AbstractWhiting events are transient phenomena commonly occurring in hardwater lakes and manifesting as a turquoise coloration of surface waters during massive calcium carbonate precipitation. While biological and physico‐chemical drivers of carbonate precipitation are known, their relative contributions in controlling whiting events' timing and spatial extent remain poorly understood. Coupling spatially resolved data obtained for two sampling surveys using multiple analytical techniques and geochemical modeling, this study investigated the mechanisms underlying a whiting event during the early summer of 2019 in Lake Geneva. Satellite observations showed that the phenomenon started during a snowmelt period in the catchment at the Rhône River delta before spreading along the lake's northern shore and covering vast areas of its deeper basin. Authigenic calcite precipitated at the river mouth during mixing of warmer calcite super‐saturated lake surface waters with colder snowmelt‐diluted, sediment‐rich river water containing detrital carbonates as potential nucleation sites. The development of the whiting event depended upon the thermal stratification of the water column and the existence of a physically stable metalimnion, within which a river interflow transported finer particles across the lake.
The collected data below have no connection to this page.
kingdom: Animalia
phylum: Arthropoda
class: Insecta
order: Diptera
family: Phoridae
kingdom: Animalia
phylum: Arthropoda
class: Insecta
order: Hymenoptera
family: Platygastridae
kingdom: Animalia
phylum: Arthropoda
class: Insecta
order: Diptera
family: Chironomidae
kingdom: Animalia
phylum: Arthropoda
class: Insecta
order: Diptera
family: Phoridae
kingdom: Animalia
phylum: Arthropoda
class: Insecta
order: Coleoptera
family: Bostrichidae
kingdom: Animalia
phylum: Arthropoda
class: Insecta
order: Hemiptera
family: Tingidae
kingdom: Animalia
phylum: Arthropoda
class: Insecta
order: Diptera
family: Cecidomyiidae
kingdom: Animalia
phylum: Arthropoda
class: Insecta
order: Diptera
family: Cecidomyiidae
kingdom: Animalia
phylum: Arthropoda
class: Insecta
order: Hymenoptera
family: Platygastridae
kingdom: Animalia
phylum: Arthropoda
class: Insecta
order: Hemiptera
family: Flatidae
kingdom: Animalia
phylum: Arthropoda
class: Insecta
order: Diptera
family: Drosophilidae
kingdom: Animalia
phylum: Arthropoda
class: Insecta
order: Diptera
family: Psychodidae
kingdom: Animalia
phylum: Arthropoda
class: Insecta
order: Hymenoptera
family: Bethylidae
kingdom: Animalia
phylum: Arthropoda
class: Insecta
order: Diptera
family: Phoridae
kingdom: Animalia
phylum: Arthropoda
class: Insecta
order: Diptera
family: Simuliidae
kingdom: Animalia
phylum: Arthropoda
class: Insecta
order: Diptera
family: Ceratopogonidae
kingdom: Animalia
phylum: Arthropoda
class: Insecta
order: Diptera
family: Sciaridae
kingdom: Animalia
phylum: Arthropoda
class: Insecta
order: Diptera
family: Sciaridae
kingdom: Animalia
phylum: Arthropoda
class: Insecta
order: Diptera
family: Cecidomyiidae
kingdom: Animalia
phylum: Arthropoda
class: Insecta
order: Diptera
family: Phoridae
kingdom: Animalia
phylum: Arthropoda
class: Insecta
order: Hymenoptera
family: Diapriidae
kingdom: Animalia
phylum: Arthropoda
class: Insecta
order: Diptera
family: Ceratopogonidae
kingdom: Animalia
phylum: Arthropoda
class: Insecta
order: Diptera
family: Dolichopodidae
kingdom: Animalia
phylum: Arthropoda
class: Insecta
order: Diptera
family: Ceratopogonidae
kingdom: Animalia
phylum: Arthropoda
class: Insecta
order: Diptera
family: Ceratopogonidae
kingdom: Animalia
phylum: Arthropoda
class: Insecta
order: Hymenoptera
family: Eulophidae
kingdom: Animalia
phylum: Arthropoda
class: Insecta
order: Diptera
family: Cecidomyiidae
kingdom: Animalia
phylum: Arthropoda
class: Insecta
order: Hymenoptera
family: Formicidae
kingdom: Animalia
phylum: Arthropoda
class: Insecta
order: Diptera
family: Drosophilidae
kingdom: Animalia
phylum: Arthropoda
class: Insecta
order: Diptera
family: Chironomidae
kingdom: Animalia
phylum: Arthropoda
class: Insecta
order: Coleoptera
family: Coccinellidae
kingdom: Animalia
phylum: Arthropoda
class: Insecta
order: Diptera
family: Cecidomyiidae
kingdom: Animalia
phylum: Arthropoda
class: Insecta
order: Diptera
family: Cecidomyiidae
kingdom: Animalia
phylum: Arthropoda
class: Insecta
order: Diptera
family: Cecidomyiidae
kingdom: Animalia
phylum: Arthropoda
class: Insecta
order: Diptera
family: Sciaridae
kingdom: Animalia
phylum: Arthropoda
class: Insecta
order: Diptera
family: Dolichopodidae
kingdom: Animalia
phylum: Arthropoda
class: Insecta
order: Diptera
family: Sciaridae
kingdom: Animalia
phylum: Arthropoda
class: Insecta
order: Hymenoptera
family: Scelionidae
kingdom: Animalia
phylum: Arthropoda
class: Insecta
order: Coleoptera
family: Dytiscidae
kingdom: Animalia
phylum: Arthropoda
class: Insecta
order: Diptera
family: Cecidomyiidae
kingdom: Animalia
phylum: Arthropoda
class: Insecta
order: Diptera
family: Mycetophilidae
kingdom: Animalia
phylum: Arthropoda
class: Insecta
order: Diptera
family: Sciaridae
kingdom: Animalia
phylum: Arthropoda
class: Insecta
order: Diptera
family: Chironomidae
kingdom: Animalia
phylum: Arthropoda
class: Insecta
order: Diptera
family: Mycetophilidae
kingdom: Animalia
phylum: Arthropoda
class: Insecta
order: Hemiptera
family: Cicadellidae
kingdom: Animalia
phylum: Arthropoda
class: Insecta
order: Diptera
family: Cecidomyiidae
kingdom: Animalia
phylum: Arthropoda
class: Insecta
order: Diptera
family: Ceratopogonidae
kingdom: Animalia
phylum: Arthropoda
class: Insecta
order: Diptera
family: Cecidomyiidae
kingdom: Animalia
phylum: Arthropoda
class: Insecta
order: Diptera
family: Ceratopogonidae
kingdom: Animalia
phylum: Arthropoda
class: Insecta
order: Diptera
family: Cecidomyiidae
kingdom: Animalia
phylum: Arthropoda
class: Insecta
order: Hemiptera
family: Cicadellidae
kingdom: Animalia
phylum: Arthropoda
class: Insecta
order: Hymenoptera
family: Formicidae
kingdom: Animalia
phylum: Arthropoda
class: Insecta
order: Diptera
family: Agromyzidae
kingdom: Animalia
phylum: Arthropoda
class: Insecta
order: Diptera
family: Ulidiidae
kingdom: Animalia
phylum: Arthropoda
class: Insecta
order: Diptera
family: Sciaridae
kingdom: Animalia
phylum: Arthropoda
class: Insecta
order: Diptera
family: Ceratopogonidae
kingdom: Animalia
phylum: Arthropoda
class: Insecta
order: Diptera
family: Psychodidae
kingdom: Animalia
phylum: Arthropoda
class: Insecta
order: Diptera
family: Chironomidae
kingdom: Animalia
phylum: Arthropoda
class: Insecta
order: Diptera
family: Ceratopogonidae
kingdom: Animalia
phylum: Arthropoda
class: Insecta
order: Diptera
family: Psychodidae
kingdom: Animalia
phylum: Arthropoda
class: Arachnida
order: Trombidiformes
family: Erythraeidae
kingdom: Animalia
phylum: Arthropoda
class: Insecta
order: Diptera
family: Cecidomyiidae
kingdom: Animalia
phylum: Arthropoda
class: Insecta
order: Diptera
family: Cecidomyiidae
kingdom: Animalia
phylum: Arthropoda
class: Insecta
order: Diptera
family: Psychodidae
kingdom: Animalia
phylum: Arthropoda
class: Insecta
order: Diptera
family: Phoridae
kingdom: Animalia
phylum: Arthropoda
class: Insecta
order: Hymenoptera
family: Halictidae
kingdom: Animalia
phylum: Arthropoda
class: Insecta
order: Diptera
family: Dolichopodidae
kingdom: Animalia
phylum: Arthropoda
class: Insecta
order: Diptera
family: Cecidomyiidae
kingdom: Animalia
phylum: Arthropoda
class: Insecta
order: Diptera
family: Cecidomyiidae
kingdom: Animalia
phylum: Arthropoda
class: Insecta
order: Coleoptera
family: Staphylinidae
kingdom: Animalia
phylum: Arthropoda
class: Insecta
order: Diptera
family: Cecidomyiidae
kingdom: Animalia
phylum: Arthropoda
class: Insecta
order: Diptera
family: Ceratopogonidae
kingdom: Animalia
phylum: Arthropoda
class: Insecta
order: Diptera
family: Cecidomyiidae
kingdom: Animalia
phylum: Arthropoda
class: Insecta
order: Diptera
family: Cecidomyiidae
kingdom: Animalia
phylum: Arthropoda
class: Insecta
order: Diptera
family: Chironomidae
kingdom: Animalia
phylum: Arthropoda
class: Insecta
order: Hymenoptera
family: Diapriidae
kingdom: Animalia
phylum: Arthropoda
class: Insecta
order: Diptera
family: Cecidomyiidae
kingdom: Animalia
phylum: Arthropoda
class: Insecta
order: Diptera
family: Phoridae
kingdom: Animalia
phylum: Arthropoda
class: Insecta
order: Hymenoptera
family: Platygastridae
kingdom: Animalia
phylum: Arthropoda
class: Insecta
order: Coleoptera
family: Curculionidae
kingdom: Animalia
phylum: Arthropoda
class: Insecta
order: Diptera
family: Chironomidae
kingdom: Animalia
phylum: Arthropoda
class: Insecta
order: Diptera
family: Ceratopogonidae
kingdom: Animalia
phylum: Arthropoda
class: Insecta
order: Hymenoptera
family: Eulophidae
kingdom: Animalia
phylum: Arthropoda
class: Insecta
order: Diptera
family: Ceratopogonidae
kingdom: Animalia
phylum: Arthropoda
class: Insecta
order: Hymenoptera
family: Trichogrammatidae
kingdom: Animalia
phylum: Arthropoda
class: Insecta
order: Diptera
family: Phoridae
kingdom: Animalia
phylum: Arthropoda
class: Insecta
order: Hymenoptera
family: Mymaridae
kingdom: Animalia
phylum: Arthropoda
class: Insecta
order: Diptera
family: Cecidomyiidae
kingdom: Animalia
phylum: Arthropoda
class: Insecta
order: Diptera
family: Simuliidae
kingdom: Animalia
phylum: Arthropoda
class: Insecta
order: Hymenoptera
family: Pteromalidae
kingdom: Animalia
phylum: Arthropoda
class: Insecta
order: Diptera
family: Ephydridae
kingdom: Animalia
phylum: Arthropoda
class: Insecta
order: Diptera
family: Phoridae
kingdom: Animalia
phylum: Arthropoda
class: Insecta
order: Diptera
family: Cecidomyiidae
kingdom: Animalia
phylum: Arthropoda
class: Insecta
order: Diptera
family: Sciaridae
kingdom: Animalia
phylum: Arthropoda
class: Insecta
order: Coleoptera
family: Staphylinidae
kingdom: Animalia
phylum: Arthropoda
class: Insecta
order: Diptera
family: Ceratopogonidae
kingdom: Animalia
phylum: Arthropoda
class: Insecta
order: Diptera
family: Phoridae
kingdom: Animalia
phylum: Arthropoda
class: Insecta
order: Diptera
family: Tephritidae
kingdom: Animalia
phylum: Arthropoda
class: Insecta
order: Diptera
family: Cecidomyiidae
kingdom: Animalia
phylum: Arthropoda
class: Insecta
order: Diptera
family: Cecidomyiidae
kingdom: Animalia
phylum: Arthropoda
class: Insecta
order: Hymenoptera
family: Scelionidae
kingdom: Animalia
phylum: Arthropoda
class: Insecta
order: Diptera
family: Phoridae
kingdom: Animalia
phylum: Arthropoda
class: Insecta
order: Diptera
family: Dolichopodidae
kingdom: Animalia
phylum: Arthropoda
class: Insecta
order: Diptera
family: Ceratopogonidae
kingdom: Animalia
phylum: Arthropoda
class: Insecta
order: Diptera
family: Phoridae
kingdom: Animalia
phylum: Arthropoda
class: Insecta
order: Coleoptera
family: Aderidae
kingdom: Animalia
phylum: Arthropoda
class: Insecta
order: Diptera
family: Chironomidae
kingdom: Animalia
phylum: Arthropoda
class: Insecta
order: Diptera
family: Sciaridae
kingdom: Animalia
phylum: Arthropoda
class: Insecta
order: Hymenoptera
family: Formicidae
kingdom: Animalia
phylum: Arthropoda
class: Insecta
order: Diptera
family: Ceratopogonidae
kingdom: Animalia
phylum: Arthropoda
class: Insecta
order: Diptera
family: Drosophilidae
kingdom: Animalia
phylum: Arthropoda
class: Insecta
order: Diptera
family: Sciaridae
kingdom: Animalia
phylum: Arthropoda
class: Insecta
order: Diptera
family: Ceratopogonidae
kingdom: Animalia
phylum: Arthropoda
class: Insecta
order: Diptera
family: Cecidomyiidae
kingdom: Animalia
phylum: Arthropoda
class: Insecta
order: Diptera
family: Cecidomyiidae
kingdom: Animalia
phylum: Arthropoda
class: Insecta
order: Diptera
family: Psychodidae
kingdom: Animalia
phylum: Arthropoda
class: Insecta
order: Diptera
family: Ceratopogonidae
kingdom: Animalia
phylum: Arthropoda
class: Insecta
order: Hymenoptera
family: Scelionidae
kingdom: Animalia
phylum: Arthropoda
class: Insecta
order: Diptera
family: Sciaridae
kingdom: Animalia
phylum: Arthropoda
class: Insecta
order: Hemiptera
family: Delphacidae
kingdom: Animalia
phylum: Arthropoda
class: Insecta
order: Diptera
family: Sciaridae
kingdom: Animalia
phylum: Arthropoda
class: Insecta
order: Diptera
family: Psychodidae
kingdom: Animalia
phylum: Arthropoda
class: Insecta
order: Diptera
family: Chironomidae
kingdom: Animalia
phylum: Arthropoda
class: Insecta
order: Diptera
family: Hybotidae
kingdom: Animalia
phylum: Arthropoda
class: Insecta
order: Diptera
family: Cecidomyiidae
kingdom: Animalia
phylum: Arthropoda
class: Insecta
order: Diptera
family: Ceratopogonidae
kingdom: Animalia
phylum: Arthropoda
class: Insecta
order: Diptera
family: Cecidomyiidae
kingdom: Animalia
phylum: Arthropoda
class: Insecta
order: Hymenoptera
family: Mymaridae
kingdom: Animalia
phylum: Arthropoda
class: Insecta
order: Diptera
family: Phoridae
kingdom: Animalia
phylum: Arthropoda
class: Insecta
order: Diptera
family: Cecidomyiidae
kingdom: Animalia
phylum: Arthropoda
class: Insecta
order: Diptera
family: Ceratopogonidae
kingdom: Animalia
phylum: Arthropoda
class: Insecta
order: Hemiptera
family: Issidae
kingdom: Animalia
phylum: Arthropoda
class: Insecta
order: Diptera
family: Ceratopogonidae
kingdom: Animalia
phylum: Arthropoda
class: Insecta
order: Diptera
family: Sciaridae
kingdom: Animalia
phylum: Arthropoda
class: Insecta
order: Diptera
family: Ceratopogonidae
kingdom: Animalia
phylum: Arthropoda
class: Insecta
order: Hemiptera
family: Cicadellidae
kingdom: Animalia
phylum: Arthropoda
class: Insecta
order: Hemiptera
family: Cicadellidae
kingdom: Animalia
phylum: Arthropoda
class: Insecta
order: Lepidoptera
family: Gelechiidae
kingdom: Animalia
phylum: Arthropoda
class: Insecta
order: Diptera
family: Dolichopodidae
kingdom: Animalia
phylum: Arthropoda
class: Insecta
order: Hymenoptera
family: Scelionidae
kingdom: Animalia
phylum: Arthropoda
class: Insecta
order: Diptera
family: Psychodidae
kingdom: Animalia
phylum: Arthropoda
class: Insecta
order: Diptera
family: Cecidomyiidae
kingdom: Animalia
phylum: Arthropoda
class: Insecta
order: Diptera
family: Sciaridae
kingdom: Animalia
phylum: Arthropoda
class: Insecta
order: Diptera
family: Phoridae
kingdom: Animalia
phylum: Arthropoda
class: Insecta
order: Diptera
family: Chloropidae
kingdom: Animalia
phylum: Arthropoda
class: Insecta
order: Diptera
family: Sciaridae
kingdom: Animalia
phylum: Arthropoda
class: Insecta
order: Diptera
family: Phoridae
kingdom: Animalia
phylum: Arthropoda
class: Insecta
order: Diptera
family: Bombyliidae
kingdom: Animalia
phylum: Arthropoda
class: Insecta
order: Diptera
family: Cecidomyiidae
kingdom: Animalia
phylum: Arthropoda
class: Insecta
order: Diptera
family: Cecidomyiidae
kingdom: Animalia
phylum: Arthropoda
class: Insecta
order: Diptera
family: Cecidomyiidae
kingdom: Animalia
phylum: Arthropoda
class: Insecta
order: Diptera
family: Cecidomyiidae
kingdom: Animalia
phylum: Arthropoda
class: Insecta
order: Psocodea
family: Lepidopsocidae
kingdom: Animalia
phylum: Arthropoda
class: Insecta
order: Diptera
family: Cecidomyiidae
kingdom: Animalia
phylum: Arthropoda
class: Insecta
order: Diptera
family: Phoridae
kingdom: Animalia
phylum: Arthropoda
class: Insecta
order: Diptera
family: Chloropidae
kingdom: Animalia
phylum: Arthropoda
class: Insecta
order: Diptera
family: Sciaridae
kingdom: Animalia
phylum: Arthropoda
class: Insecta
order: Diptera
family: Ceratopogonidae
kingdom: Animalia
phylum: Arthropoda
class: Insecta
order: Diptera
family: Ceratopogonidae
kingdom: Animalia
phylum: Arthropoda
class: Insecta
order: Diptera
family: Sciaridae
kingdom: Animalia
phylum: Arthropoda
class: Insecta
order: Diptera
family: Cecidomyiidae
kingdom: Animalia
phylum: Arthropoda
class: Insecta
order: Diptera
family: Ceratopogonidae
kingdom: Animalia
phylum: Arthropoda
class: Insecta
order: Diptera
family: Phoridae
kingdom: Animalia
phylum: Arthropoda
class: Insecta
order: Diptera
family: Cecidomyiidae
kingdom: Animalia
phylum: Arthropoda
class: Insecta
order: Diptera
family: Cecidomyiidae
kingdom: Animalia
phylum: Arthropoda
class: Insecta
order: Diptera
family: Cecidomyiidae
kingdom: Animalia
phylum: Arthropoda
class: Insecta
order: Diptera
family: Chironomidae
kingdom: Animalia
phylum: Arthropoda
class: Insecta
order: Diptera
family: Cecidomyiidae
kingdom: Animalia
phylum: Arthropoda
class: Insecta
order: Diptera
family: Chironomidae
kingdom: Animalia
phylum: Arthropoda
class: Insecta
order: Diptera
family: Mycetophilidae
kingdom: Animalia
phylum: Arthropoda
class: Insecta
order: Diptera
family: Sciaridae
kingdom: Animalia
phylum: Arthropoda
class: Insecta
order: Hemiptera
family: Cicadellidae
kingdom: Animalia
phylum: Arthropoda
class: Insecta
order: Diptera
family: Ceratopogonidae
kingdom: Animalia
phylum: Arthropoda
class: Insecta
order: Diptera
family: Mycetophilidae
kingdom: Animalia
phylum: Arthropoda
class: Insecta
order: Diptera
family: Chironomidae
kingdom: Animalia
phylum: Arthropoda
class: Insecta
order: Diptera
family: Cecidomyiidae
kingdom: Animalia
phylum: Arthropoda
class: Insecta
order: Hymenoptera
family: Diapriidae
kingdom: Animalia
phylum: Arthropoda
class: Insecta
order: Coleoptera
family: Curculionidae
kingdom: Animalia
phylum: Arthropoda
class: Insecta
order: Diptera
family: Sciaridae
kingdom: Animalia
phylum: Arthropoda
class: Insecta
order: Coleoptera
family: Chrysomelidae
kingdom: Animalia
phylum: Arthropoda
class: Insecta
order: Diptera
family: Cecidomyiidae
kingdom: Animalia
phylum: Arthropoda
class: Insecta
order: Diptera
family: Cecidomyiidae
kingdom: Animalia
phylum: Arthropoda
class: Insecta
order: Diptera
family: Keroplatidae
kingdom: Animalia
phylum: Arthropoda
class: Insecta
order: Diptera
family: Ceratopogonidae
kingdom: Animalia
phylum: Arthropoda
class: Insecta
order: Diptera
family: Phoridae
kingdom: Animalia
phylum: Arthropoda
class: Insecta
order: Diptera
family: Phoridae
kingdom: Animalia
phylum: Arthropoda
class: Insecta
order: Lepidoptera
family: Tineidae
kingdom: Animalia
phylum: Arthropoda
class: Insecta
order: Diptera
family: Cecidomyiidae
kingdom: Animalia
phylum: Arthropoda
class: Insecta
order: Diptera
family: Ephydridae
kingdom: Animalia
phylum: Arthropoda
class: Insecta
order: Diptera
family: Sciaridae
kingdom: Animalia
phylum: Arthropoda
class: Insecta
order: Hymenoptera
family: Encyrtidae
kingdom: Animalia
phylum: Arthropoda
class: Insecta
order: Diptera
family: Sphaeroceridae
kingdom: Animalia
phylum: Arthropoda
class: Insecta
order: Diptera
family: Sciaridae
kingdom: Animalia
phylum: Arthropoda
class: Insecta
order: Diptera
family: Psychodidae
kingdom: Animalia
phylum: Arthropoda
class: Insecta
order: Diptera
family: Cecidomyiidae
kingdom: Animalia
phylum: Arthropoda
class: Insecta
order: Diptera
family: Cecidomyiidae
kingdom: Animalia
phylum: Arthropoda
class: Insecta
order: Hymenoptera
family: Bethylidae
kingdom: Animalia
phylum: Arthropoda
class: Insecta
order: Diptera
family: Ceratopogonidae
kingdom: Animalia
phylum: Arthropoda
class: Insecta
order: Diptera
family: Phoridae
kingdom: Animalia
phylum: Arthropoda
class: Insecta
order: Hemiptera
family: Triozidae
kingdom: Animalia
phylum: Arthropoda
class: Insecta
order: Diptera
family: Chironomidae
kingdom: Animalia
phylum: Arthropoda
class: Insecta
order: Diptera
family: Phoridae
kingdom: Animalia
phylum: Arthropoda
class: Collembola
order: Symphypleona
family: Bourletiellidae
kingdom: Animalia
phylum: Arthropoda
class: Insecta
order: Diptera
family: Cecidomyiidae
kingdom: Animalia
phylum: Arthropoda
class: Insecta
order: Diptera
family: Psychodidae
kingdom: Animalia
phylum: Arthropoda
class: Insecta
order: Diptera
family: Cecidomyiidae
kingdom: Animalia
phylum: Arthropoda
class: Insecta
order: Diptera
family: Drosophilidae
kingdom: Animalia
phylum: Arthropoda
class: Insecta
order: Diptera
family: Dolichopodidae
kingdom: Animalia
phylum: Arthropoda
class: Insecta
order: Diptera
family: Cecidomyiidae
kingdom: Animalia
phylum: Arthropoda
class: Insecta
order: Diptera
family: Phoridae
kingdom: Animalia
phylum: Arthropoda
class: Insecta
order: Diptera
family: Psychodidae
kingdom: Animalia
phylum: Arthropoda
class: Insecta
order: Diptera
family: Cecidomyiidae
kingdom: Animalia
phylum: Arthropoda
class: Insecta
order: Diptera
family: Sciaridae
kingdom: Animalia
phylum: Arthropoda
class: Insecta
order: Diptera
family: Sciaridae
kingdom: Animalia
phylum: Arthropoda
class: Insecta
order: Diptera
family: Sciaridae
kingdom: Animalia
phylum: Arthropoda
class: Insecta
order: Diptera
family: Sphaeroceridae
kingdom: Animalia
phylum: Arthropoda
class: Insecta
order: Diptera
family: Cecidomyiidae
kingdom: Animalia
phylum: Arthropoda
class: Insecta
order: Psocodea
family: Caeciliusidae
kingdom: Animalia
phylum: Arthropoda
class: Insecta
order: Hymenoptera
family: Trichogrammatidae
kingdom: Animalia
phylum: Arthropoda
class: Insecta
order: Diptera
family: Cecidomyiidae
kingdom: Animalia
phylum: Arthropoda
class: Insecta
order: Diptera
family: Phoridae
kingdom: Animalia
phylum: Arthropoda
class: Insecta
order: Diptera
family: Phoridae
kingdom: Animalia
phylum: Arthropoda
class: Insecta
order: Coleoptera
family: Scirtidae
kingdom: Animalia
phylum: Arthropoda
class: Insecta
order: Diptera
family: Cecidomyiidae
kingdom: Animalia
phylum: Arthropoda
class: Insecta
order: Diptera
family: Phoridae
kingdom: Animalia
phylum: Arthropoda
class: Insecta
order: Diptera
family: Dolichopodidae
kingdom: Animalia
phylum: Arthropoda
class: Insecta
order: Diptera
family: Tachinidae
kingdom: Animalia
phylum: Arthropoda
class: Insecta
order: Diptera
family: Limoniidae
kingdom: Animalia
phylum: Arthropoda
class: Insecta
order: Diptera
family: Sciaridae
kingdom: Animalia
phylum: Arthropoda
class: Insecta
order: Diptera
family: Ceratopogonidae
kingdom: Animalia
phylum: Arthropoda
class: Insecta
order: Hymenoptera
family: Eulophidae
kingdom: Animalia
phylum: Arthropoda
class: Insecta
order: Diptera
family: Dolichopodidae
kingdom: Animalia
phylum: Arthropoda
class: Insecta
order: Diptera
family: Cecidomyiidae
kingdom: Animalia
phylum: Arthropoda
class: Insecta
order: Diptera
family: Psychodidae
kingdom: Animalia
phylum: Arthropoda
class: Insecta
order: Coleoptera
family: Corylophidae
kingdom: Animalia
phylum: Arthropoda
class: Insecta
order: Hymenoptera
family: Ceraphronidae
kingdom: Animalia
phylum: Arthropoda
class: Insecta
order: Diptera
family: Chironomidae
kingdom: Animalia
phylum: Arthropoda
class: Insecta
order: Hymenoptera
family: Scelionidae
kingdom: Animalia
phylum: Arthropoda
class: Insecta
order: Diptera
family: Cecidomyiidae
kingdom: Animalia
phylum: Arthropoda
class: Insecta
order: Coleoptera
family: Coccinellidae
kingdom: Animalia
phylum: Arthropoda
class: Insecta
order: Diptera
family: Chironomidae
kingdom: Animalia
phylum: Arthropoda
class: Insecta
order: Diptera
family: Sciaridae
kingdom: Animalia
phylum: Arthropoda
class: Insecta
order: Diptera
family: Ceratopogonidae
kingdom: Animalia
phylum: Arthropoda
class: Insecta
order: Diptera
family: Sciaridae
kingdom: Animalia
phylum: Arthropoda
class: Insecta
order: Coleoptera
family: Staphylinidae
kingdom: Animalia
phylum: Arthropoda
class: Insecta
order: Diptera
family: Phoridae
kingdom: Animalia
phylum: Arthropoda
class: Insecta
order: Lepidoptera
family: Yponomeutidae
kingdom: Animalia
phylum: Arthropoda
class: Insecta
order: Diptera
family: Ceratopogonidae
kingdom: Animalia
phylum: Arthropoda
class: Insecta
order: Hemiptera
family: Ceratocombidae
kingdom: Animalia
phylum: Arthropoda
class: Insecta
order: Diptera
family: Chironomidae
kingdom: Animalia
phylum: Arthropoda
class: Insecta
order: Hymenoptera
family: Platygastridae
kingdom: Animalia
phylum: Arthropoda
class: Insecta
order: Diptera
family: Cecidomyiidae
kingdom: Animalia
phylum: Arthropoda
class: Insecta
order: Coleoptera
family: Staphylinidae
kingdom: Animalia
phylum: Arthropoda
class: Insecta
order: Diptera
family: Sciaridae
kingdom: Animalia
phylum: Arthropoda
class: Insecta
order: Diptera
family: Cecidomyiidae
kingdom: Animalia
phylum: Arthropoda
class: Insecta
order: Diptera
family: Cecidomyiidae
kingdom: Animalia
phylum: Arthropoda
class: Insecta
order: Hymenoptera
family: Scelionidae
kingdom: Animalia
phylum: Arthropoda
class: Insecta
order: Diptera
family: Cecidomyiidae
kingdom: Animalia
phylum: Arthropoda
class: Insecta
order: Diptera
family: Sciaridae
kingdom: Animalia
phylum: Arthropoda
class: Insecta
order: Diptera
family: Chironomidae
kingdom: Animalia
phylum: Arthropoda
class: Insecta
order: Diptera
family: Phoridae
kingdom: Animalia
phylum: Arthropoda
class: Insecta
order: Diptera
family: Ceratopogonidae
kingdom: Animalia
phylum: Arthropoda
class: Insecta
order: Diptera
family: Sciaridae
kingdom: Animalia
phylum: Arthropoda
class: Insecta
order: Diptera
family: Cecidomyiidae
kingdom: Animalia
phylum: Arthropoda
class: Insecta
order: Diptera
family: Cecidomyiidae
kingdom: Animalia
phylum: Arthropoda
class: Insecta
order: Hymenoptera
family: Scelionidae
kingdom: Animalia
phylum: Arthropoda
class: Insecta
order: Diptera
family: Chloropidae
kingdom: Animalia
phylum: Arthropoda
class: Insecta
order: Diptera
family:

During transport, the whiting plume enriched in authigenic carbonates by settling of coarser detrital particles and additional precipitation likely both on the fine‐grained carbonate fraction and through biologically induced mechanisms in the superficial layers of the lake. This study provides novel mechanistic insights on the conditions controlling whiting events in lakes, highlighting a tight coupling of their dynamics with processes acting at the catchment scale.